5 Data Warehouse implementation mistakes to avoid in Big Data Projects

5 Data Warehouse Implementation Mistakes to Avoid in Big Data Projects

Data warehouse implementations are tricky. An enterprise data warehouse takes months to build. Most importantly, failure rates of data warehousing projects are very high. Various studies have reported a 50 to 60 percent failure rate for data warehouse implementations.

Over the last 15 years, I have worked with dozens of clients ranging from the world’s largest banks to start-up companies. I’ve consistently experienced that “Data warehouse projects do fail, and failure occurs for many reasons.” During my initial implementations of Big Data solutions, a client sponsor for a streaming big data project asked a question. ‘Can you build upon your experience and tell me why we may not succeed in this initiative.’ Oh yes! I have many reasons that caused the failure of Data warehouse projects.
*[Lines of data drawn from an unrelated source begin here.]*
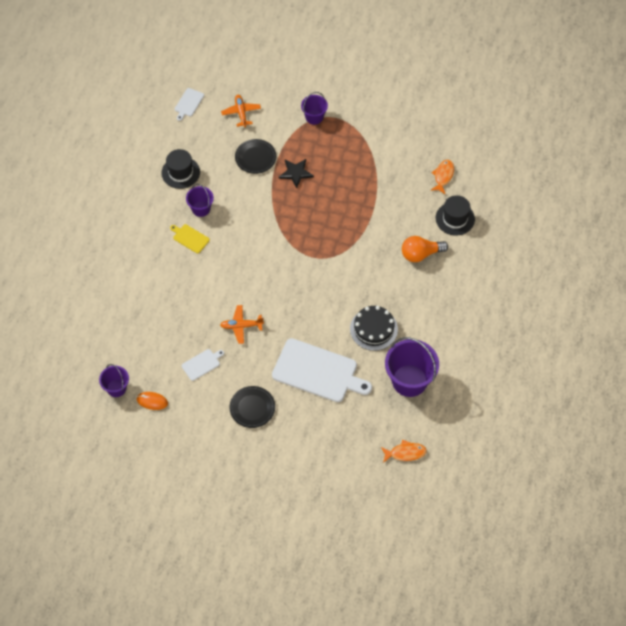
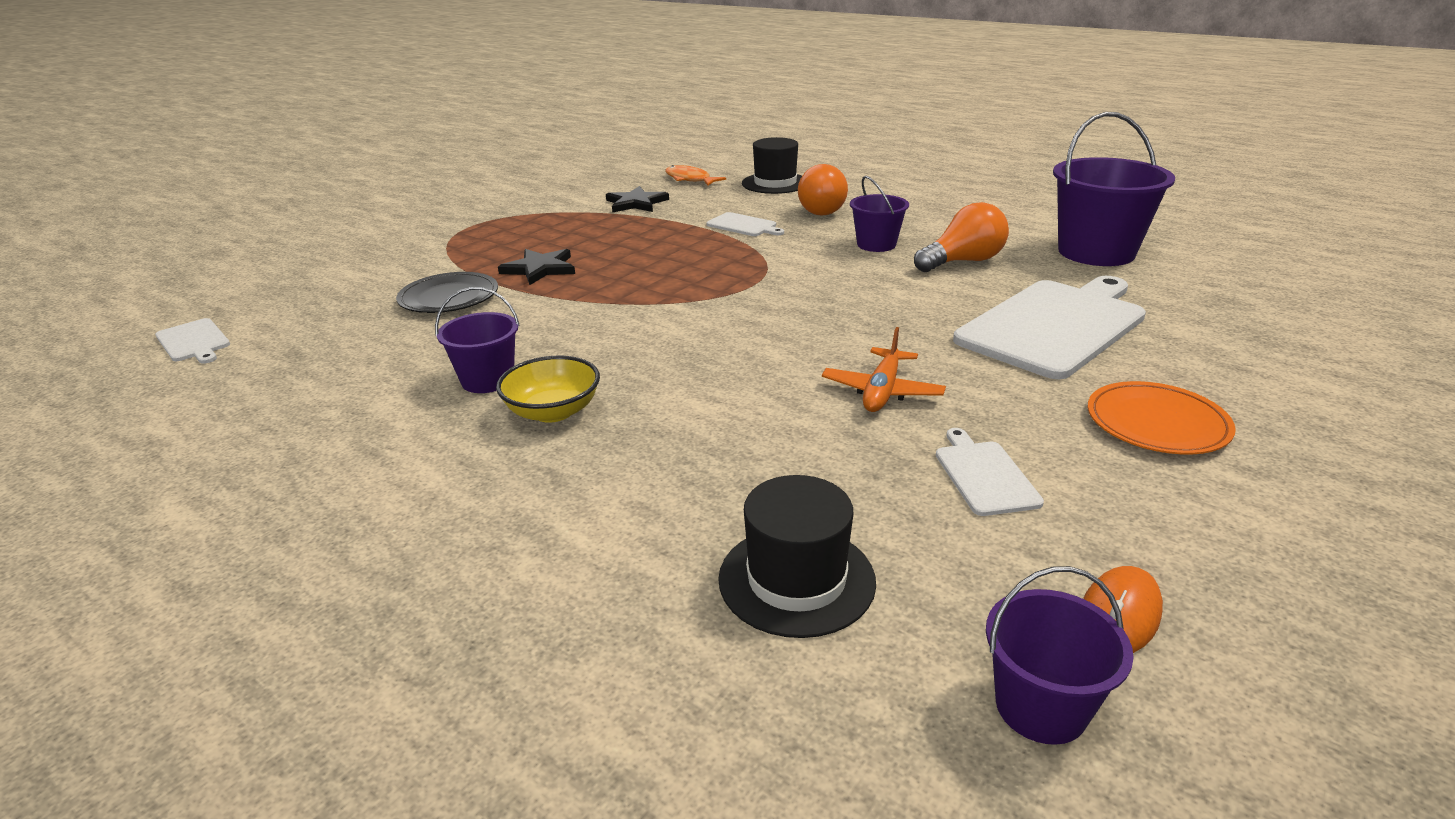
camera: 65 degrees left, 30 degrees down
black hat [161,149,200,189] -> black hat moved to [718,475,876,638]
yellow cutting board [170,224,210,253] -> yellow bowl [496,356,600,423]
orange plane [221,95,261,127] -> none
black plate [230,386,275,428] -> orange plate [1088,381,1236,454]
purple bucket [301,92,328,125] -> purple bucket moved to [850,176,909,252]
black cake [350,306,398,351] -> orange light bulb [914,202,1009,272]
orange fish [381,439,427,463] -> none
none -> black star [606,186,669,213]
none -> white cutting board [706,212,784,236]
By ‘Big Data,’ I refer to analytical systems built on Hadoop, using big data technologies to augment existing data warehouses, systems built to analyze streaming data for predictive analytics, and other similar systems. By successful Data warehouse project, I am referring to projects that are delivered in a given time and budget, but more importantly, business users use the data warehouse for decision making.

Here is a list of common aspects I observed in failed Data warehouse implementations.

Many unsuccessful Data Warehouse implementations are characterized by Long development cycles. I have seen failed EDW projects, which took 2 years to complete. During the project, there were changes in team composition, replacement of end users, and a skyrocket in budget.

A CIO or a sponsor was more concerned about justifying the cost of the implementation from the data warehouse. Taking a clue from this aspect, big data implementations should avoid long development cycles. Agile methodology is well suited for big data implementations, considering the exploratory nature of these projects. Short sprints of 2-3 weeks, continuous testing and deployment, and regular reprioritization of requirements are necessary for Big Data projects.

Lack of focus on Data Quality

It has been a major irritation for business users to refrain from using data warehouses. I have often seen scenarios where data warehouses develop in budget, but data quality is poor. Lack of focus on quality testing and lack of source data understanding are some reasons for this. This situation is very likely in any big data project.

Consider a scenario where a manufacturing company has implemented a predictive maintenance system based on Hadoop. It has been tested and is now ready to predict failures. Some incoming data from machine sensors is not loaded due to data format errors, and the system does not alert the user about impending failure. This will cause a huge disbelief in the system.

Treating data projects as pure IT projects rather than a business endeavor

It has been a common factor in failed data warehouse implementations that I have observed in very large organizations. A head of Business Intelligence claiming that his team understands business requirements better than business users has been a common scenario. This is already happening in Big Data implementations.

IT departments are implementing Hadoop clusters and pumping in data without the meaningful involvement of the business community. The business community will question the implementation of spend and ROI.

Conducting weekly user demos, early release of partial data to business users, and workshops to keep business users updated. It updates on how other companies use similar data to keep the business user community “involved” in the big data initiatives.

Data silos and data proliferation

During early 2000, a number of data marts, data warehouses, and personal data marts were developed in the mid–large organizations. Data extracted from operational systems multiple times into these analytical systems. Over a period, Data silos and data proliferation were developed. With easy access to external / social media data, I foresee similar data silos and proliferation scenarios with Big Data / Hadoop systems. Nothing can stop an analyst from dumping Facebook comments, census data, and government data into her personal Hadoop datasets and running R algorithms on those.

Imagine doing it by multiple analysts in the same organization! Strong Metadata management systems and data governance contribute to avoiding Data silos and data proliferation, especially in large organizations. During the last decade, several metadata and data governance initiatives were launched in organizations with data warehouses. Rather than treating data governance as an afterthought, it should be part of big data implementations.

As a fallout of treating data warehouse initiatives as IT projects, there often needs to be more focus on non-functional requirements. Long-running queries, slow response of reports, badly designed UI, and long cycles of Data warehouse load all have contributed to killing many data warehouse initiatives. Apart from technology and data angle, big data projects will have to focus on these non-functional or ‘Usability’ aspects to get a buy-in from business users.

In short, strong data governance, close involvement of business stakeholders, an agile approach, and a focus on user experience are mandatory for the success of a big data program.